Eligible Patient: means a patient
- that has been diagnosed with a life-threatening disease or condition as defined;
- who has exhausted approved treatment options, and
- is unable to participate in a clinical trial involving the eligible investigational drug, as certified by a physician, who,
- is in good standing with the physician's licensing organization or board; and
- will not be compensated directly by the manufacturer for so certifying; and
- who has provided to the treating physician written informed consent regarding the eligible investigational drug, or, as applicable, on whose behalf a legally authorized representative of the patient has provided such consent.
Eligible Investigational Drug: means an investigational drug (as such term is used in section 561)-
- for which a Phase 1 clinical trial has been completed;
- that has not been approved or licensed for any use under section 505 of this Act or section 351 of the public Health Service Act;
- for which an application has been filed under section 505(b) of this Act or section 351(a) of the Public Health Service Act; or
- that is under investigation in a clinical trial that is intended to form the primary basis of a claim of effectiveness in support of approval or licensure under section 505 of this Act or section 351 of the Public Health Service Act; and
- is the subject of an active investigational new drug application under section 505(i) of this Act or section 351(a)(3) of the Public Health Service Act, as applicable; and
- the active development or production of which is ongoing and has not been discontinued by the manufacturer or placed on clinical hold under section 505(i).

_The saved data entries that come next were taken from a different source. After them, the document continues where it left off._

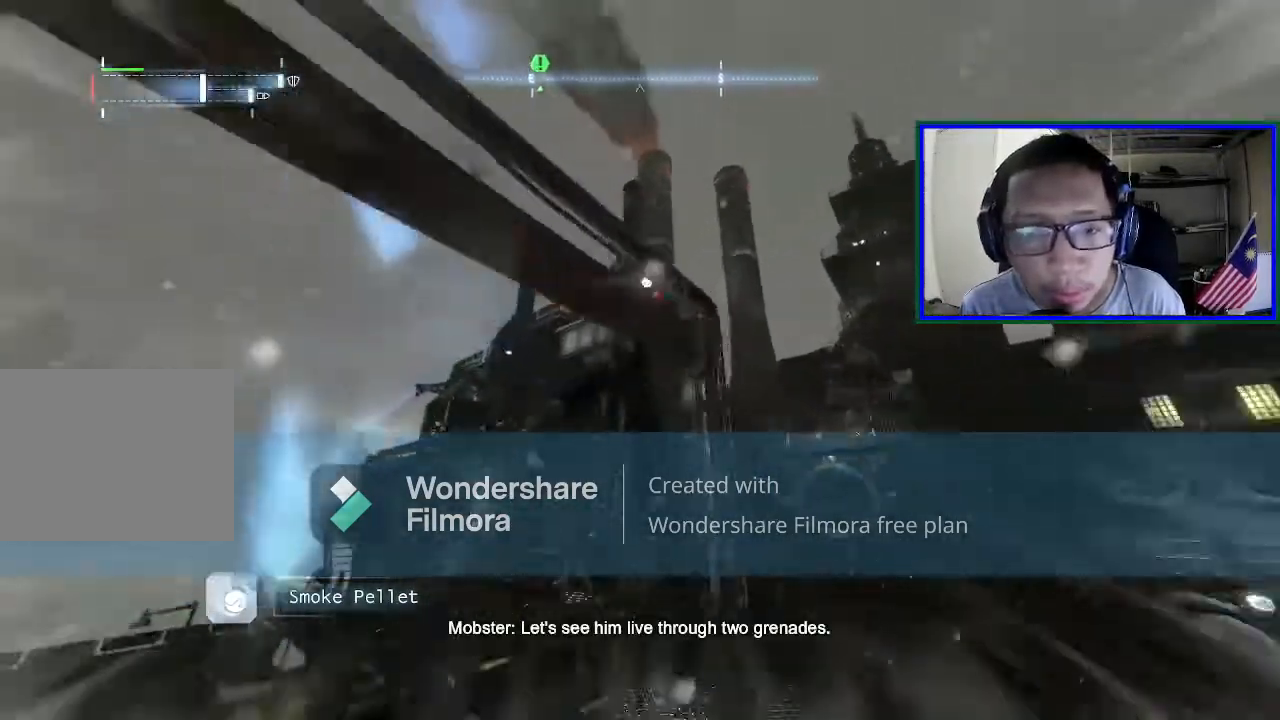
{"buttons": [], "left_stick": "center", "right_stick": "down-left", "events": [[233, "right_stick", "down-left"]]}
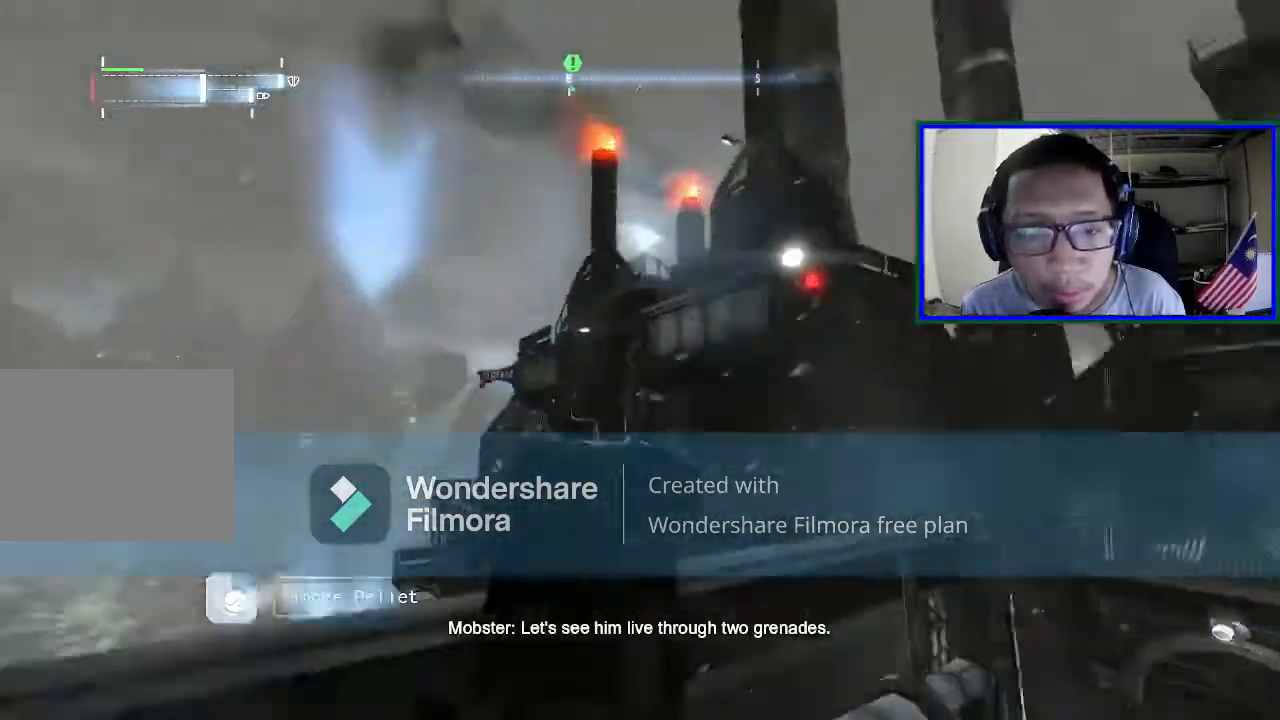
{"buttons": [], "left_stick": "center", "right_stick": "down-left", "events": []}
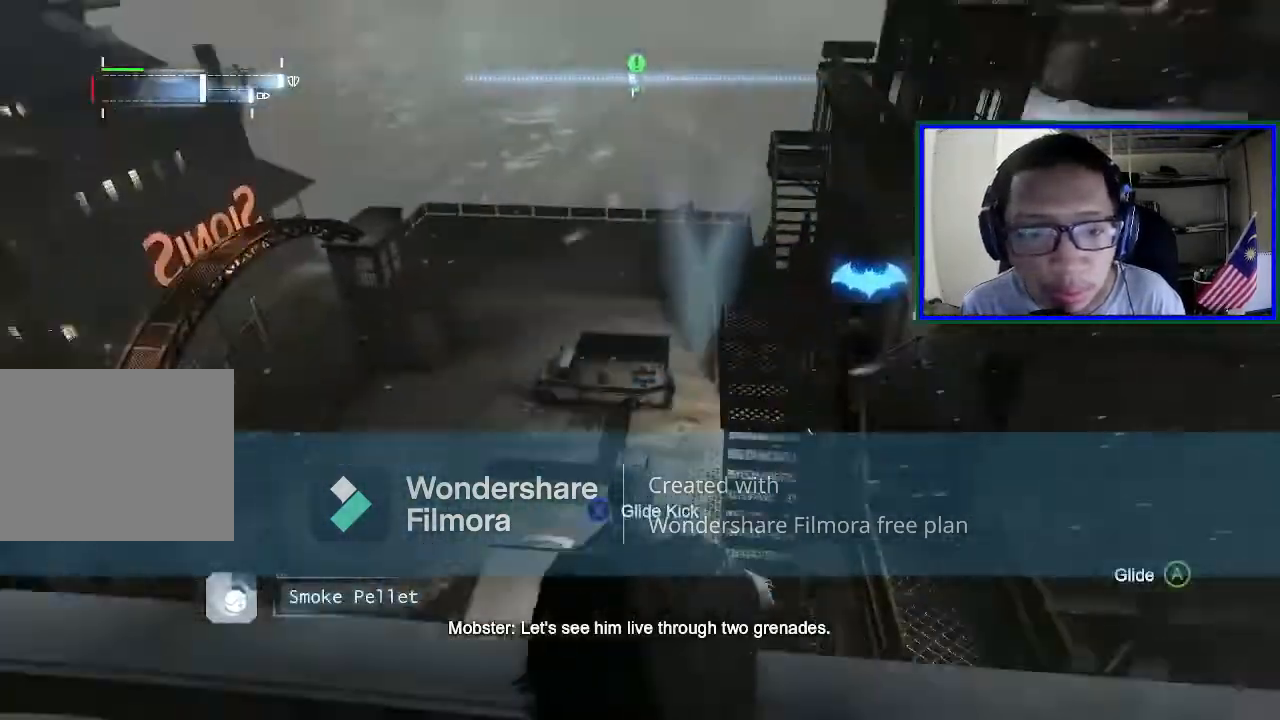
{"buttons": [], "left_stick": "center", "right_stick": "down-left", "events": [[133, "right_stick", "center"], [400, "right_stick", "down-left"]]}
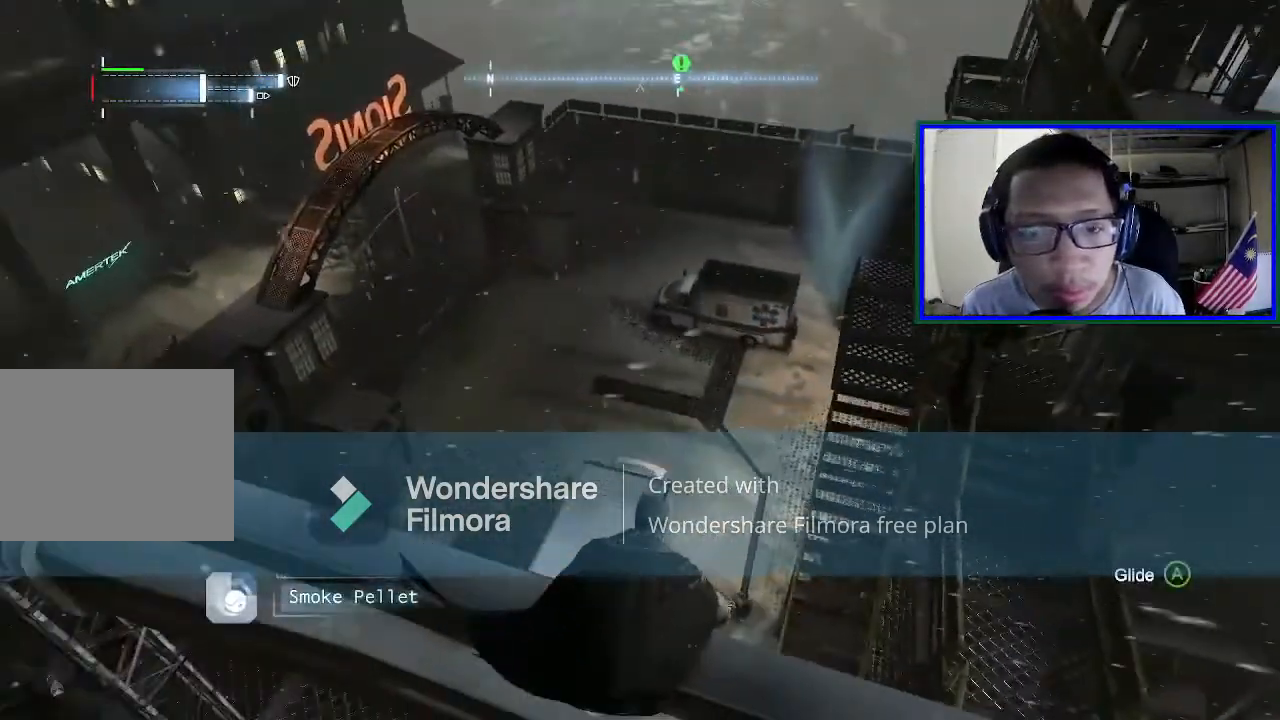
{"buttons": [], "left_stick": "center", "right_stick": "center", "events": [[167, "right_stick", "center"]]}
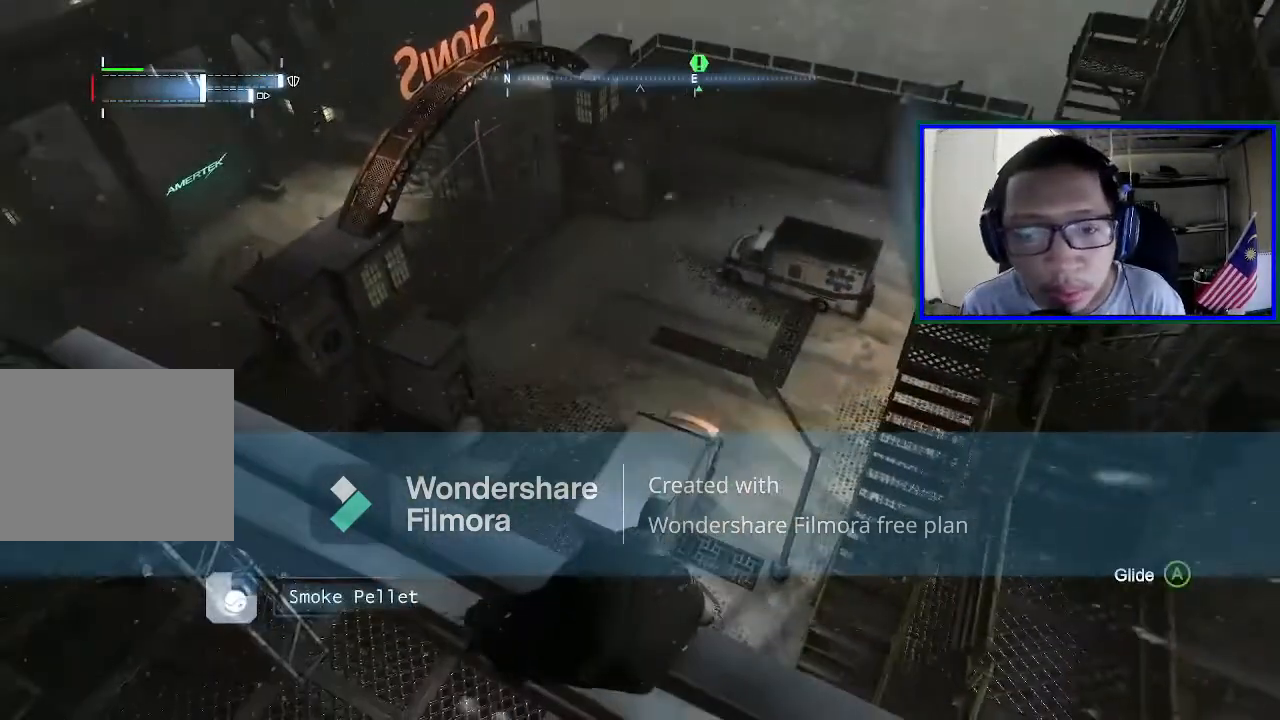
{"buttons": [], "left_stick": "center", "right_stick": "left", "events": [[100, "right_stick", "left"]]}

Experimental Drug, Biological Product, or Device: The term ''experimental drug, biological product, or device'' that-(A) has successfully completed a phase 1 clinical investigation; (B) remains under investigation in a clinical trial approved by the Food and Drug Administration; and (C) is not approved, licensed, or cleared for commercial distribution.
Phase 1 Clinical Investigation: means a phase 1 clinical investigation of a drug, as described in section 312.21 of title 21, Code of Federal Regulations (or any successor regulations).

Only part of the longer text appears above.